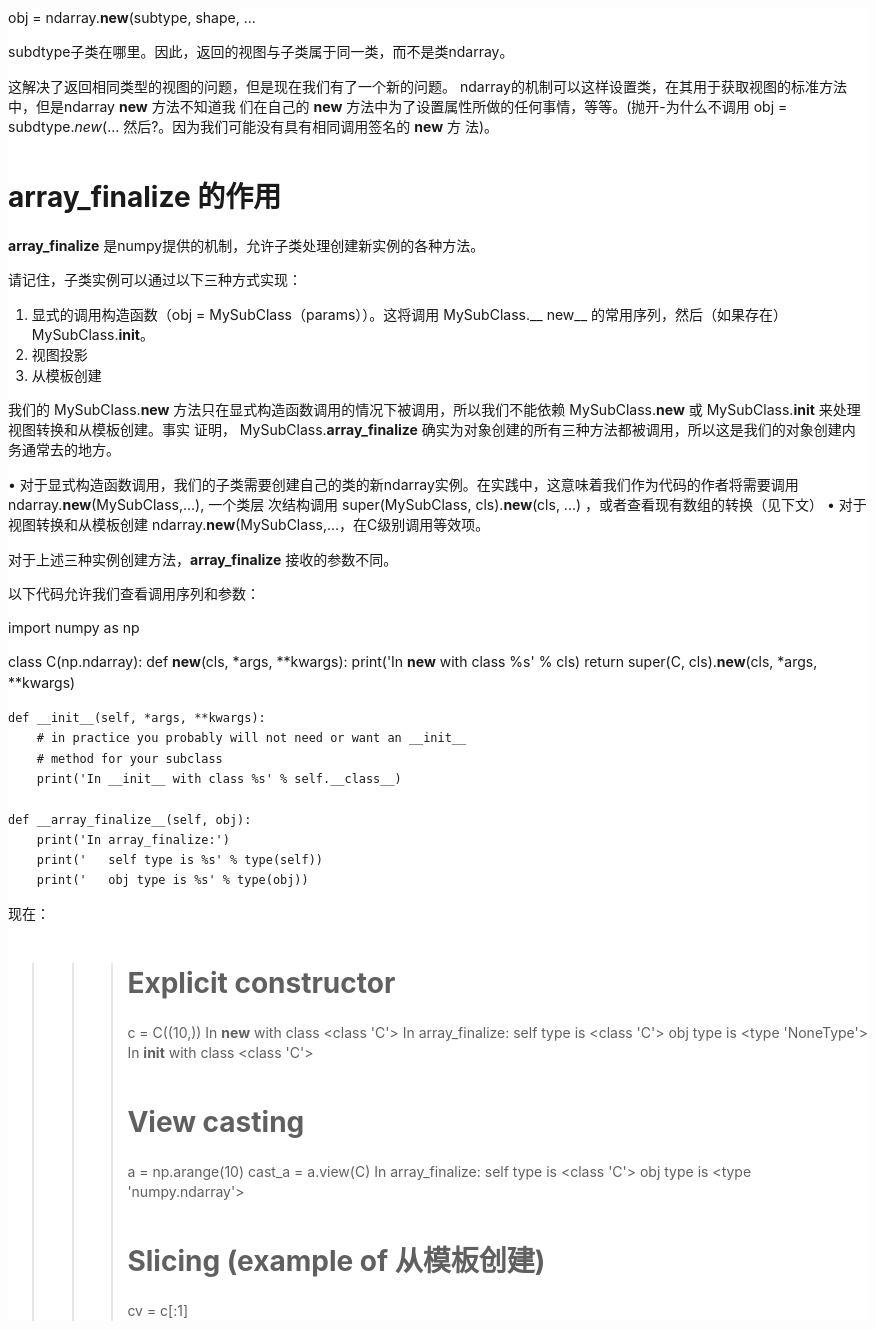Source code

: obj = ndarray.__new__(subtype, shape, ...

subdtype子类在哪里。因此，返回的视图与子类属于同一类，而不是类ndarray。

这解决了返回相同类型的视图的问题，但是现在我们有了一个新的问题。 ndarray的机制可以这样设置类，在其用于获取视图的标准方法中，但是ndarray __new__ 方法不知道我
们在自己的 __new__ 方法中为了设置属性所做的任何事情，等等。(抛开-为什么不调用 obj = subdtype._new_(... 然后?。因为我们可能没有具有相同调用签名的 __new__ 方
法)。

# __array_finalize__ 的作用

__array_finalize__ 是numpy提供的机制，允许子类处理创建新实例的各种方法。

请记住，子类实例可以通过以下三种方式实现：

 1. 显式的调用构造函数（obj = MySubClass（params））。这将调用 MySubClass.__ new__ 的常用序列，然后（如果存在）MySubClass.__init__。
 2. 视图投影
 3. 从模板创建

我们的 MySubClass.__new__ 方法只在显式构造函数调用的情况下被调用，所以我们不能依赖 MySubClass.__new__ 或 MySubClass.__init__ 来处理视图转换和从模板创建。事实
证明， MySubClass.__array_finalize__ 确实为对象创建的所有三种方法都被调用，所以这是我们的对象创建内务通常去的地方。

  • 对于显式构造函数调用，我们的子类需要创建自己的类的新ndarray实例。在实践中，这意味着我们作为代码的作者将需要调用 ndarray.__new__(MySubClass,...), 一个类层
    次结构调用 super(MySubClass, cls).__new__(cls, ...) ，或者查看现有数组的转换（见下文）
  • 对于视图转换和从模板创建 ndarray.__new__(MySubClass,...，在C级别调用等效项。

对于上述三种实例创建方法，__array_finalize__ 接收的参数不同。

以下代码允许我们查看调用序列和参数：

import numpy as np

class C(np.ndarray):
    def __new__(cls, *args, **kwargs):
        print('In __new__ with class %s' % cls)
        return super(C, cls).__new__(cls, *args, **kwargs)

    def __init__(self, *args, **kwargs):
        # in practice you probably will not need or want an __init__
        # method for your subclass
        print('In __init__ with class %s' % self.__class__)

    def __array_finalize__(self, obj):
        print('In array_finalize:')
        print('   self type is %s' % type(self))
        print('   obj type is %s' % type(obj))

现在：

>>> # Explicit constructor
>>> c = C((10,))
In __new__ with class <class 'C'>
In array_finalize:
   self type is <class 'C'>
   obj type is <type 'NoneType'>
In __init__ with class <class 'C'>
>>> # View casting
>>> a = np.arange(10)
>>> cast_a = a.view(C)
In array_finalize:
   self type is <class 'C'>
   obj type is <type 'numpy.ndarray'>
>>> # Slicing (example of 从模板创建)
>>> cv = c[:1]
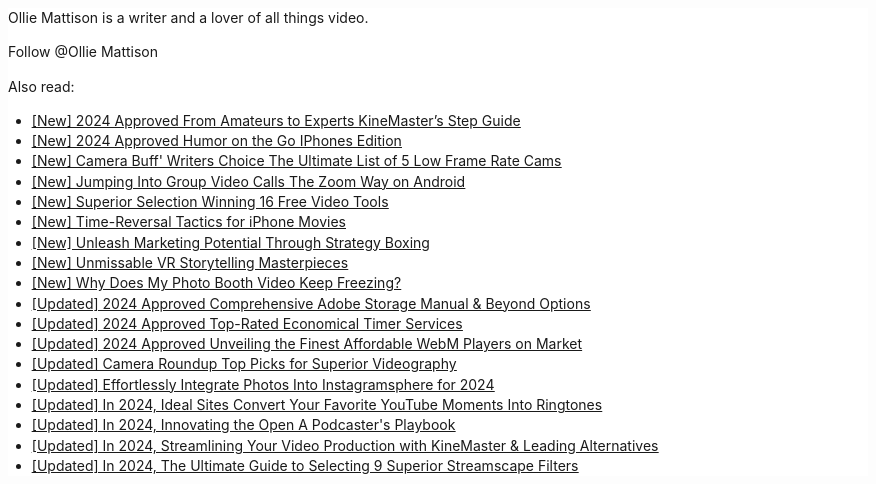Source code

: Ollie Mattison is a writer and a lover of all things video.

Follow @Ollie Mattison


<ins class="adsbygoogle"
     style="display:block"
     data-ad-format="autorelaxed"
     data-ad-client="ca-pub-7571918770474297"
     data-ad-slot="1223367746"></ins>



<ins class="adsbygoogle"
     style="display:block"
     data-ad-client="ca-pub-7571918770474297"
     data-ad-slot="8358498916"
     data-ad-format="auto"
     data-full-width-responsive="true"></ins>


<span class="atpl-alsoreadstyle">Also read:</span>
<div><ul>
<li><a href="https://article-tips.techidaily.com/new-2024-approved-from-amateurs-to-experts-kinemasters-step-guide/"><u>[New] 2024 Approved  From Amateurs to Experts  KineMaster’s Step Guide</u></a></li>
<li><a href="https://article-tips.techidaily.com/new-2024-approved-humor-on-the-go-iphones-edition/"><u>[New] 2024 Approved  Humor on the Go  IPhones Edition</u></a></li>
<li><a href="https://article-tips.techidaily.com/new-camera-buff-writers-choice-the-ultimate-list-of-5-low-frame-rate-cams/"><u>[New] Camera Buff' Writers Choice  The Ultimate List of 5 Low Frame Rate Cams</u></a></li>
<li><a href="https://article-tips.techidaily.com/new-jumping-into-group-video-calls-the-zoom-way-on-android/"><u>[New] Jumping Into Group Video Calls  The Zoom Way on Android</u></a></li>
<li><a href="https://article-tips.techidaily.com/new-superior-selection-winning-16-free-video-tools/"><u>[New] Superior Selection  Winning 16 Free Video Tools</u></a></li>
<li><a href="https://article-tips.techidaily.com/new-time-reversal-tactics-for-iphone-movies/"><u>[New] Time-Reversal Tactics for iPhone Movies</u></a></li>
<li><a href="https://article-tips.techidaily.com/new-unleash-marketing-potential-through-strategy-boxing/"><u>[New] Unleash Marketing Potential Through Strategy Boxing</u></a></li>
<li><a href="https://article-tips.techidaily.com/new-unmissable-vr-storytelling-masterpieces/"><u>[New] Unmissable VR Storytelling Masterpieces</u></a></li>
<li><a href="https://article-tips.techidaily.com/new-why-does-my-photo-booth-video-keep-freezing/"><u>[New] Why Does My Photo Booth Video Keep Freezing?</u></a></li>
<li><a href="https://article-tips.techidaily.com/updated-2024-approved-comprehensive-adobe-storage-manual-and-beyond-options/"><u>[Updated] 2024 Approved  Comprehensive Adobe Storage Manual & Beyond Options</u></a></li>
<li><a href="https://article-tips.techidaily.com/updated-2024-approved-top-rated-economical-timer-services/"><u>[Updated] 2024 Approved  Top-Rated Economical Timer Services</u></a></li>
<li><a href="https://article-tips.techidaily.com/updated-2024-approved-unveiling-the-finest-affordable-webm-players-on-market/"><u>[Updated] 2024 Approved  Unveiling the Finest Affordable WebM Players on Market</u></a></li>
<li><a href="https://article-tips.techidaily.com/updated-camera-roundup-top-picks-for-superior-videography/"><u>[Updated] Camera Roundup  Top Picks for Superior Videography</u></a></li>
<li><a href="https://article-tips.techidaily.com/updated-effortlessly-integrate-photos-into-instagramsphere-for-2024/"><u>[Updated] Effortlessly Integrate Photos Into Instagramsphere for 2024</u></a></li>
<li><a href="https://article-tips.techidaily.com/updated-in-2024-ideal-sites-convert-your-favorite-youtube-moments-into-ringtones/"><u>[Updated] In 2024, Ideal Sites  Convert Your Favorite YouTube Moments Into Ringtones</u></a></li>
<li><a href="https://article-tips.techidaily.com/updated-in-2024-innovating-the-open-a-podcasters-playbook/"><u>[Updated] In 2024, Innovating the Open  A Podcaster's Playbook</u></a></li>
<li><a href="https://article-tips.techidaily.com/updated-in-2024-streamlining-your-video-production-with-kinemaster-and-leading-alternatives/"><u>[Updated] In 2024, Streamlining Your Video Production with KineMaster & Leading Alternatives</u></a></li>
<li><a href="https://article-tips.techidaily.com/updated-in-2024-the-ultimate-guide-to-selecting-9-superior-streamscape-filters/"><u>[Updated] In 2024, The Ultimate Guide to Selecting 9 Superior Streamscape Filters</u></a></li>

● ● ● ● ●

- [WORK INSTRUCTIONS]: Your task is to say how many lines in the entries above contain the word "data". Please write only the number.

- [ANSWER FOR THE TASK]: 7